Module Level
8 (2nd year undergraduate)
Assessment
Continuous Assessment: 100% // three journal entries (300 words each) = 20% - one focused, unit-specific essay (800 words) = 30% // one synthesis paper referencing various aspects of the module (1,500-2,000 words) = 50% Attendance will be taken and taken into account.
Module Aims
Aims:
To consider questions raised by the human experience of good and evil, and how it may impact understandings of God, humanity, ethics, and social issues of crime, punishment and reconciliation.
Module Structure
This module is interdisciplinary, delivered by members of the Departments of Law, Philosophy and Theology. It is comprised of three units per semester. Each unit, delivered over six classes, focuses on a different aspect of Good and Evil. The sixth class will be an integrative seminar where students are encouraged to identify themes, questions, and interactions between the disciplines.
Indicative Syllabus
Understanding the Experience of Good and Evil from the perspective of: classical philosophy; the question of human dignity; moral atheism; the search for meaning as we live together; Christian ideas of forgiveness and reconciliation; the punishment of crime; changing social and legal norms.
Learning Outcomes
- — Recognise key questions relevant to the theme of good and evil.

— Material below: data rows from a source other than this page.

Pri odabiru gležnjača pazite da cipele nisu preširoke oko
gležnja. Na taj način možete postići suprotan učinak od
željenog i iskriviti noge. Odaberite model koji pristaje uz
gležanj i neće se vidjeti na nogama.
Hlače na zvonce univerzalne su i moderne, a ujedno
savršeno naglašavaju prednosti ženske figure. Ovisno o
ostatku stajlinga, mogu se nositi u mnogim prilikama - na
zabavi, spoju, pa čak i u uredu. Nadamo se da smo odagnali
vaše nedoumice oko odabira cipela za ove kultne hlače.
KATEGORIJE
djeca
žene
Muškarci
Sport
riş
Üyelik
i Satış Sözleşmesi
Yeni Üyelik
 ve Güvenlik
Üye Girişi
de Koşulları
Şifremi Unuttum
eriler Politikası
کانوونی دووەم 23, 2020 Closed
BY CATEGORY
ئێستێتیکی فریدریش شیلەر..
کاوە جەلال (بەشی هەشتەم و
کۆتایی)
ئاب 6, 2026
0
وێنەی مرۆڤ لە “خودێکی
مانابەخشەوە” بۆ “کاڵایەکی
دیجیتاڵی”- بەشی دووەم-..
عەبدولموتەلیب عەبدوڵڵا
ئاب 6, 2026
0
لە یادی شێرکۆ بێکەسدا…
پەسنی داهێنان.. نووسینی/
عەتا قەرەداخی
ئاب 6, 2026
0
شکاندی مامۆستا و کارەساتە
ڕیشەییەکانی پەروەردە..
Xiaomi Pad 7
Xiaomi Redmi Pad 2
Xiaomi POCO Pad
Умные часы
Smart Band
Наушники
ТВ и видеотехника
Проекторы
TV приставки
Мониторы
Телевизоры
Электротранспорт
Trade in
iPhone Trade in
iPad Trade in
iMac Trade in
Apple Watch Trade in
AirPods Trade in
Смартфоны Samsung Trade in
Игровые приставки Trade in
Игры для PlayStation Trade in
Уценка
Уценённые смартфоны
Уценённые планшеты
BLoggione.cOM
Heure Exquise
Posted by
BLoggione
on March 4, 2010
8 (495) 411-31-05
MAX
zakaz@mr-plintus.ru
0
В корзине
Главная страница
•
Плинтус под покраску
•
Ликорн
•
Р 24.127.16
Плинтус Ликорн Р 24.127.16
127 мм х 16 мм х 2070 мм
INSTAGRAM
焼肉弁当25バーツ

- — Identify how the theme can be explored in philosophy, literature, religion, socio-cultural realities and legal debates.
- — Recognise how assumptions about Good and Evil are implicit in, and come to bear on, a plethora of cultural suppositions, existential experiences, religious beliefs and legal policies.
- — Characterise how visions of the human person affect understandings of Good and Evil.
- — Discuss social and legal efforts to direct behaviour and punish evil.